I have an FPGA (3V3 I/O logic levels) connected to an ADC (connected to a 3V3 supply).

In series between the FPGA and ADC on the SCLK, CS, DIN and DOUT pins are 22.1R resistors.

How would I calculate the power dissipation, and or voltage drop across these 22.1R resistors?

3V3 logic have typically < 25 ohm drivers +/- wide tolerance. Adding 22R1 to the source reduces mismatch of impedance on very fast risetimes to "50 ohm " traces going into high impedance CMOS with a few pF load. This reduces overshoot and eliminates ringing.

So they only conduct only a small current (3.3V / (25+22) = 21 mA for about a nanosecond at the transition rate, so not much energy, negl. heat rise.

It could add up to 40 50 or 60 and is better to be lower than 50 as Rs increases with junction temperature ( + ambient stress)

Bottom line: Ignore effects on MTBF.

FWIW
Most logic IC's rated for 3.6V max that run at 3.3V use similar drivers that look like this below ; They normally rate worst case at ~ Vcc = 3V instead of 3.3V for Vol which implies Rs driver resistance.
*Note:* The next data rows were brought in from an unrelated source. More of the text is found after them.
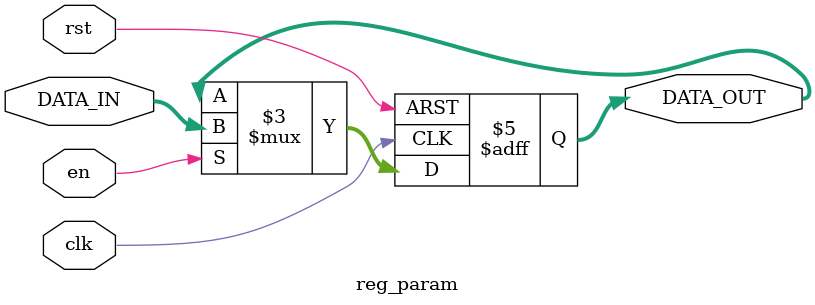
<source format=sv>
/****************************************
 * Company: ITESO
 ****************************************
 * Engineer: Francisco Flores
 * Date: Feb 2024
 ****************************************
 * Description: This is a PIPO register
 * with reset on high and enable on high.
 * It's data width is parametrized.
 ****************************************/
module reg_param #(
	parameter LENGTH = 32,
	parameter RESET_VALUE = 32'd0
)
(
/*Inputs*/
	/*Control*/
	input clk, /*System Clock*/
	input en, /*Enable on High*/
	input rst, /*REset on high*/
	/*Data*/
	input [LENGTH - 1:0] DATA_IN, /*Data input of LENGTH bits*/
/*Outputs*/
	output reg [LENGTH - 1:0] DATA_OUT /*Data output of LENGTH bits*/
);

always @(posedge clk, posedge rst)
begin
	if (rst)
	/*Reset event*/
		DATA_OUT <= RESET_VALUE;
	else
		if (en)
			DATA_OUT <= DATA_IN;
		else
			DATA_OUT <= DATA_OUT;
end
endmodule
</source>
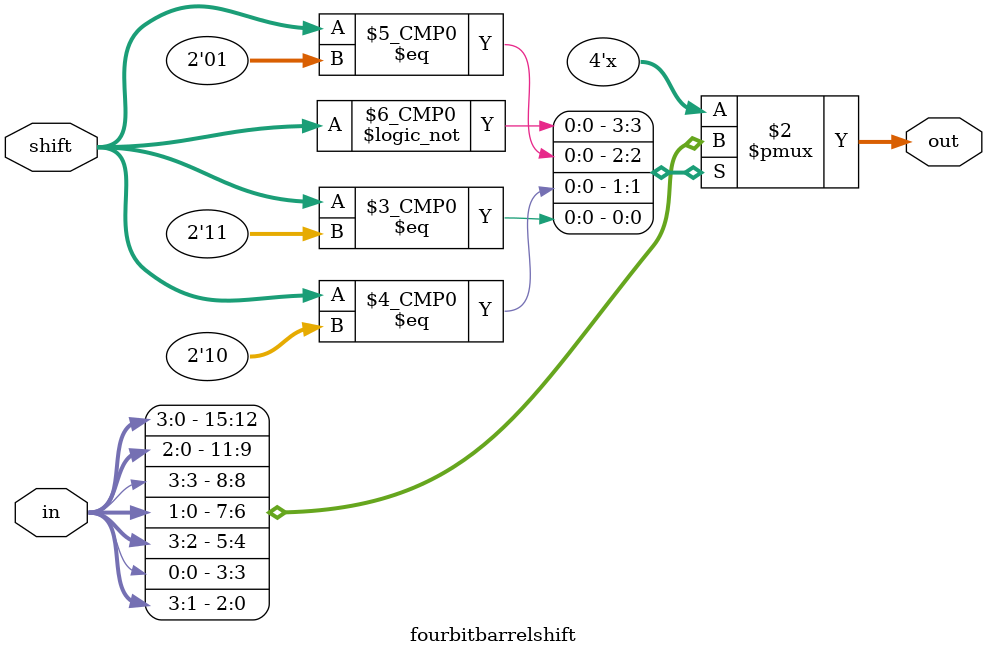
<source format=v>
`timescale 1ns / 1ps


module fourbitbarrelshift(
    input [1:0] shift,
    input [3:0] in,
    output reg [3:0] out
);

always @(*)
    case(shift)
        2'd0: out = in;
        2'd1: out = {in[2:0], in[3]};
        2'd2: out = {in[1:0], in[3:2]};
        2'd3: out = {in[0], in[3:1]};
    endcase

endmodule

</source>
If you want to stress the board operate it at +/- 10% voltage with heat and dry ice and check for FPGA timing errors. (race conditions with your self-test program

 

[KlausST]

(3.3V / (25+22) = 21 mA

Again (post#4) Why?
My math says 70mA.

*****

Adding 22R1 to the source reduces mismatch of impedance

for this, the resistors need to be at the driver side of the trace.
Now the question is: is the FPGA considered as driver, or the ADC?
On SPI interfaced ADC I´d consider the FPGA as driver, but still I´v seen the Rs at the ADC side.

*****

Without seeing the schematic and PCB layout ... we can only guess. Guess about interface and function of the Rs.
@OP: Please provide schematic and PCB layout.

Klaus

 

[D.A.(Tony)Stewart]

TY @KlausST
I must not get distracted while watching a movie with my lack of attention to simple things like refocusing the distance from my side Windoze monitor to my trifocals
3 / 3 / 47 = 21 oops.

74ALCVxx 3.6V logic has a rise time of 1ns. current depends on lumped trace capacitance of 50 ohms (~3cm/pF) + Cin (3.5 pF) + Rg
(Tr=1ns) T-line effects < 10 cm may be ignored, aka Bergeron method,

Load C cannot be ignored for risetime effects.